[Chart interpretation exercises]
··········
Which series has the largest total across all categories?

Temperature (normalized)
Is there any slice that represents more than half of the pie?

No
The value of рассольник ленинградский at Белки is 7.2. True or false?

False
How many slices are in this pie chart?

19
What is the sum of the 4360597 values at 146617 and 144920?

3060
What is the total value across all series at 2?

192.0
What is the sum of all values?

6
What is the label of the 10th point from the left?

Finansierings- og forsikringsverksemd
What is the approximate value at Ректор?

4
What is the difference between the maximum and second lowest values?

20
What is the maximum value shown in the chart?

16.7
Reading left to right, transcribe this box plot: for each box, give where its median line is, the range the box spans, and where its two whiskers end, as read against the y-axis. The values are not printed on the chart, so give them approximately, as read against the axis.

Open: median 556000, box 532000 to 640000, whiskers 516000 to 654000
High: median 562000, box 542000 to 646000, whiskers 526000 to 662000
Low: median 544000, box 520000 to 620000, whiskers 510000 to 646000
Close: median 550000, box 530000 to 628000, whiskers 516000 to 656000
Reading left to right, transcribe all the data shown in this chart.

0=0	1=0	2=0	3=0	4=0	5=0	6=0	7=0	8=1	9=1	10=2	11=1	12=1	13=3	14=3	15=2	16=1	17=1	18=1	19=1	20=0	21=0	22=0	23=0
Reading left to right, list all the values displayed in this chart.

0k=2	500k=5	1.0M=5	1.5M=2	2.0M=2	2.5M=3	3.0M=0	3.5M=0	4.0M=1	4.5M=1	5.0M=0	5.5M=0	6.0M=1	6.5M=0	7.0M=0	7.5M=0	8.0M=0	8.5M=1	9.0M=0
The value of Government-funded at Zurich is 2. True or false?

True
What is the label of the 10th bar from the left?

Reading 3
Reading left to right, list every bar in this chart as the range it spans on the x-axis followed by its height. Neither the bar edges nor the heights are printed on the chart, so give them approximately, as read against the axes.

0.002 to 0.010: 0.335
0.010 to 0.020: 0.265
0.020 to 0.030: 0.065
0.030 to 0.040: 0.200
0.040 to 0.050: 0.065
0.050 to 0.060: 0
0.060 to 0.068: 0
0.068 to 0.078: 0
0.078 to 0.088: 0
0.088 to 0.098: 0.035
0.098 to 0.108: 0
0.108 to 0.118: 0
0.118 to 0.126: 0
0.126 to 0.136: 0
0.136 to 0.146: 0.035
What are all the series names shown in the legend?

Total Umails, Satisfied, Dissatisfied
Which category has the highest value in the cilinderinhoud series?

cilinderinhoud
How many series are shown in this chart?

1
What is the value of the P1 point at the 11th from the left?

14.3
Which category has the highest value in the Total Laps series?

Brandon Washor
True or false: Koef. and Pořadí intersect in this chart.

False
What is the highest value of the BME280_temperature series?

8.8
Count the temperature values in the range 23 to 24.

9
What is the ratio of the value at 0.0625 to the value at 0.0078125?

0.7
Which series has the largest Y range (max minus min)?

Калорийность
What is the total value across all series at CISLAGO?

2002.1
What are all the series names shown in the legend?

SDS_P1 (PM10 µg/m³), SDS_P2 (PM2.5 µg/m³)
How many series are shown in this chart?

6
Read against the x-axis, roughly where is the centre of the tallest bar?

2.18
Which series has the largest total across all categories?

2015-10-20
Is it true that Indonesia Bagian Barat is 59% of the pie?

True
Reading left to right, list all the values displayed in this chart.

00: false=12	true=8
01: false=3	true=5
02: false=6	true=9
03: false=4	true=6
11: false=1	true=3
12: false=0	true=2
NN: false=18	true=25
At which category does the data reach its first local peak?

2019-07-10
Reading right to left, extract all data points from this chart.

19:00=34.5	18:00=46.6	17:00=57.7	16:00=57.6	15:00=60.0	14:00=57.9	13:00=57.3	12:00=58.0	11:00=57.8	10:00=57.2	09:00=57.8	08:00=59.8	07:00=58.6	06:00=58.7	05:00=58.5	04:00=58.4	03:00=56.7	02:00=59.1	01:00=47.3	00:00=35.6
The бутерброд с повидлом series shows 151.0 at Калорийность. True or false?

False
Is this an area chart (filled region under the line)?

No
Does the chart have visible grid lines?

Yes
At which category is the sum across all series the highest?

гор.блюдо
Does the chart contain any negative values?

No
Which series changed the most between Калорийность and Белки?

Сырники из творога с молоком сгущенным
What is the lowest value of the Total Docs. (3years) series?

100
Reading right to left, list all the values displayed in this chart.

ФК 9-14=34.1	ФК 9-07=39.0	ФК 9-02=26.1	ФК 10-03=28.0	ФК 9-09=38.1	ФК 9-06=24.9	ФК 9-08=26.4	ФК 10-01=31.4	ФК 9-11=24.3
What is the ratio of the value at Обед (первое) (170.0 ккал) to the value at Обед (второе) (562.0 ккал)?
··········
- [Instructions for the task]: Pull out the lines in the records above from the one containing "Temperature (normalized)" through the one containing "Reading left to right, transcribe all", and reproduce them unchanged.

- [Completed exercise]:
Temperature (normalized)
Is there any slice that represents more than half of the pie?

No
The value of рассольник ленинградский at Белки is 7.2. True or false?

False
How many slices are in this pie chart?

19
What is the sum of the 4360597 values at 146617 and 144920?

3060
What is the total value across all series at 2?

192.0
What is the sum of all values?

6
What is the label of the 10th point from the left?

Finansierings- og forsikringsverksemd
What is the approximate value at Ректор?

4
What is the difference between the maximum and second lowest values?

20
What is the maximum value shown in the chart?

16.7
Reading left to right, transcribe this box plot: for each box, give where its median line is, the range the box spans, and where its two whiskers end, as read against the y-axis. The values are not printed on the chart, so give them approximately, as read against the axis.

Open: median 556000, box 532000 to 640000, whiskers 516000 to 654000
High: median 562000, box 542000 to 646000, whiskers 526000 to 662000
Low: median 544000, box 520000 to 620000, whiskers 510000 to 646000
Close: median 550000, box 530000 to 628000, whiskers 516000 to 656000
Reading left to right, transcribe all the data shown in this chart.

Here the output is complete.